Le quatrième appel, en avril, visera à favoriser des projets de grande taille (plus de 12 MW), et à faire émerger des installations de cogénération en Bretagne et dans le Sud-Est, où la sécurité d'alimentation électrique est insuffisante. Une problématique d'aménagement du territoire qui a aussi une portée sociale. "La biomasse est une énergie locale, créatrice d'emplois, notamment dans les métiers forestiers", note Franck Lacroix, directeur de l'opérateur de services Dalkia France.
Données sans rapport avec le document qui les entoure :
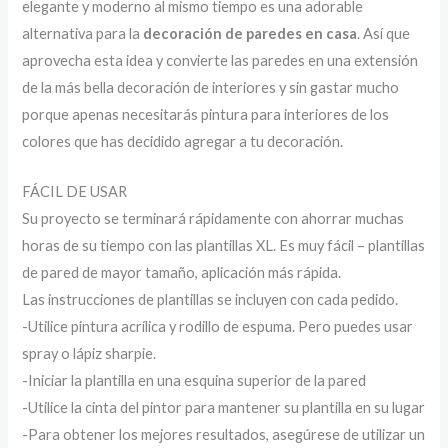
elegante y moderno al mismo tiempo es una adorable
alternativa para la
decoración de paredes en casa
. Así que
aprovecha esta idea y convierte las paredes en una extensión
de la más bella decoración de interiores y sin gastar mucho
porque apenas necesitarás pintura para interiores de los
colores que has decidido agregar a tu decoración.
FÁCIL DE USAR
Su proyecto se terminará rápidamente con ahorrar muchas
horas de su tiempo con las plantillas XL. Es muy fácil – plantillas
de pared de mayor tamaño, aplicación más rápida.
Las instrucciones de plantillas se incluyen con cada pedido.
-Utilice pintura acrílica y rodillo de espuma. Pero puedes usar
spray o lápiz sharpie.
-Iniciar la plantilla en una esquina superior de la pared
-Utilice la cinta del pintor para mantener su plantilla en su lugar
-Para obtener los mejores resultados, asegúrese de utilizar un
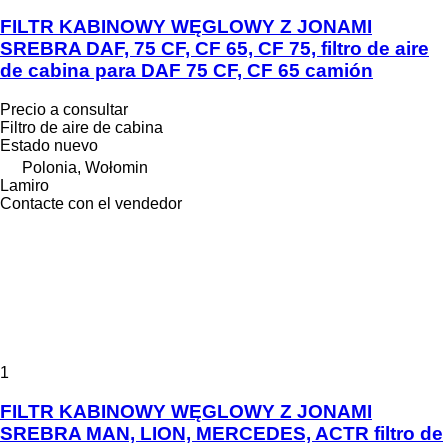
FILTR KABINOWY WĘGLOWY Z JONAMI
SREBRA DAF, 75 CF, CF 65, CF 75, filtro de aire
de cabina para DAF 75 CF, CF 65 camión
Precio a consultar
Filtro de aire de cabina
Estado
nuevo
Polonia, Wołomin
Lamiro
Contacte con el vendedor
1
FILTR KABINOWY WĘGLOWY Z JONAMI
SREBRA MAN, LION, MERCEDES, ACTR filtro de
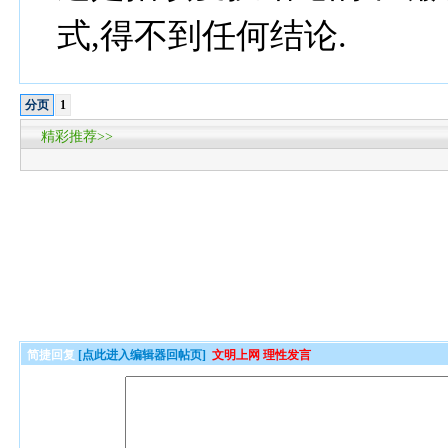
式,得不到任何结论.
分页
1
精彩推荐>>
简捷回复
[点此进入编辑器回帖页]
文明上网 理性发言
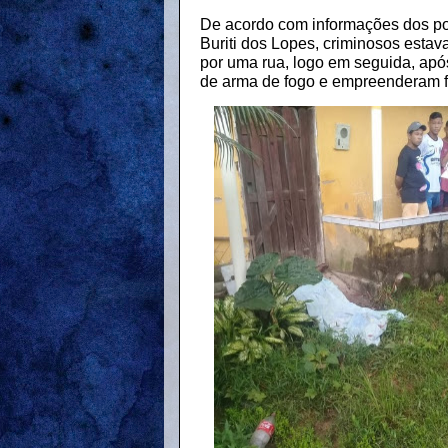
De acordo com informações dos po
Buriti dos Lopes, criminosos esta
por uma rua, logo em seguida, apó
de arma de fogo e empreenderam f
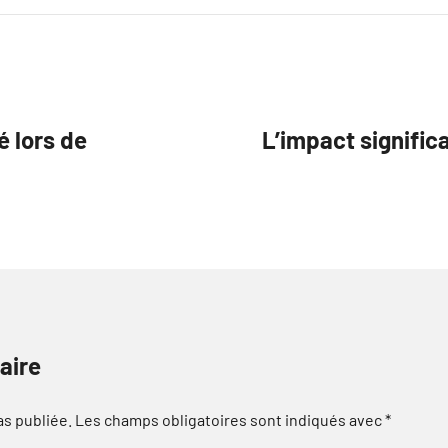
é lors de
L’impact significa
aire
as publiée.
Les champs obligatoires sont indiqués avec
*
Mais avec la multiplication des projets de centrales de chauffage et de cogénération se pose la question de la pérennité de l'approvisionnement en bois et de sa qualité. "La ressource est là", estime Pierre Ducray, président de l'Union de la coopération forestière française, "mais il faut renforcer les mécanismes d'approvisionnement, de transformation et de logistique vers les chaufferies et les sites de cogénération". Selon l'Agence de l'environnement et de la maîtrise de l'énergie (Ademe), une ressource supplémentaire de bois pour l'énergie d'environ 7 à 12 millions de tonnes d'équivalent pétrole (MTEP) par an est mobilisable en plus des 9,4 MTEP actuellement prélevées.

Cette nécessité de structurer la filière est d'autant plus forte que la cogénération chaleur-électricité n'est pas le seul axe de développement retenu par le gouvernement pour l'utilisation de la biomasse.

Un "Fonds chaleur" a été créé, doté d'un milliard d'euros entre 2009 et 2011, pour subventionner la production de chauffage domestique ainsi que les chaufferies collectives, dont le nombre croît. Cela représente aussi de gros besoins en bois. "Le prix du bois augmente, car le bois de récupération est déjà capté par les sites existants", souligne Bernard Schneider, de Cofely.

"Si rien n'est fait lorsque les différents projets de chaufferies entreront en action en 2011 ou 2012, l'offre de bois énergie risque de caler un peu", souligne, de son côté, Jean-Christophe Pouët, de l'Ademe.